The prime minister reportedly rejected as unworkable a power sharing offer from the president. On 8 February 2004, President Kumaratunga dissolved parliament and called for elections to be held on 2 April, nearly four years ahead of schedule. It is unlikely that there will be a resolution of these differences until after the elections. There are ongoing concerns that a prolonged political confrontation between the prime minister and the president could ultimately jeopardise the peace process with the LTTE. However, the LTTE have continued to reaffirm their commitment to the peace process.

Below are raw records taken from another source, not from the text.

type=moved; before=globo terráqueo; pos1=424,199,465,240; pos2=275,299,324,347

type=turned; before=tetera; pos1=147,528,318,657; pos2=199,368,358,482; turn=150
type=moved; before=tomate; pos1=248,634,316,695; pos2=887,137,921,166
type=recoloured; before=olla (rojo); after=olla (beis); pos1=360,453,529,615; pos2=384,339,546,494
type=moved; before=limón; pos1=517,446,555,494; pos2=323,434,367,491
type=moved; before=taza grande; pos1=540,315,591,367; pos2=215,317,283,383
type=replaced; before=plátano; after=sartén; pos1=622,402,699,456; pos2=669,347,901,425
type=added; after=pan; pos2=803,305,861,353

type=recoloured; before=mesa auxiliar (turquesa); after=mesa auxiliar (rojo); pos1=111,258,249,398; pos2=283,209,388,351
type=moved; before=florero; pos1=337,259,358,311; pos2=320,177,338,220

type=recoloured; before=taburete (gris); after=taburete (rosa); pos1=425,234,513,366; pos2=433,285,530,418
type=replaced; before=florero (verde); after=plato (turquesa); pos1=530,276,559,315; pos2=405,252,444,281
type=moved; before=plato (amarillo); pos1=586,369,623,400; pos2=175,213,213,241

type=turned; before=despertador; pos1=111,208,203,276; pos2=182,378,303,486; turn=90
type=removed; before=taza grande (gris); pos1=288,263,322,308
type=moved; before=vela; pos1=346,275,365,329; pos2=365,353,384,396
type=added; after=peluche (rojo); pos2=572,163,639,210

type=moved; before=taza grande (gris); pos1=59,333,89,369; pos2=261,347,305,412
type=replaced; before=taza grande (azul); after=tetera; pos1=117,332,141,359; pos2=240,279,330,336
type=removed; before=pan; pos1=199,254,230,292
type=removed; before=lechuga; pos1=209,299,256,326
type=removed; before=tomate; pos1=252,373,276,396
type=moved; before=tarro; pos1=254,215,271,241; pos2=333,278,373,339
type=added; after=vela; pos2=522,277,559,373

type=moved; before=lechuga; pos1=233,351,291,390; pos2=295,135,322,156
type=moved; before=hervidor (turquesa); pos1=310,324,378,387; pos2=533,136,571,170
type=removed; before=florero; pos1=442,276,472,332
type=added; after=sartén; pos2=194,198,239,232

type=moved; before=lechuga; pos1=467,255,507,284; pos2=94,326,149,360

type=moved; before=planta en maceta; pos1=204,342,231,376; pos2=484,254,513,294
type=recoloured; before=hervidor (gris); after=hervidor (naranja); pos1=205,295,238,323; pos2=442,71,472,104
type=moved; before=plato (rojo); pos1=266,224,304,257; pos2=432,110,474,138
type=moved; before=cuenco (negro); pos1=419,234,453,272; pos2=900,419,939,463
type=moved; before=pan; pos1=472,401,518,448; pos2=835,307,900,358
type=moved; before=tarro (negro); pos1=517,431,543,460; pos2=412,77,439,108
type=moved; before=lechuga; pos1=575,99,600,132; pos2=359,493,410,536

On 4 November, the Presidency of the European Union, in conjunction with the European Commission, issued a statement urging the parties involved to continue to work together in support of a negotiated political solution. On 14 November 2003, Norway announced the suspension of its involvement in the peace process until such time as the political crisis is resolved. From 24 to 27 November 2003, EU External Relations Commissioner Mr. Chris Patten visited Sri Lanka where he held meetings with both government representatives and the LTTE. Commissioner Patten urged both sides to resume the peace process and warned against the extremely negative consequences that a resumption of violence could bring.
A co-chairs conference is due to take place in Washington on 17 February 2004, as a follow-up to the June 2003 Tokyo donor's conference on Sri Lanka. The co-chairs consist of the EU, Japan, the US, and Norway, the last in view of its position as facilitator of the peace process. Co-chairs are responsible for monitoring progress towards peace and advising on actions by the donor community. Through various channels, the Government will continue to take all appropriate opportunities to encourage the parties concerned to bring the peace process to an early, successful conclusion.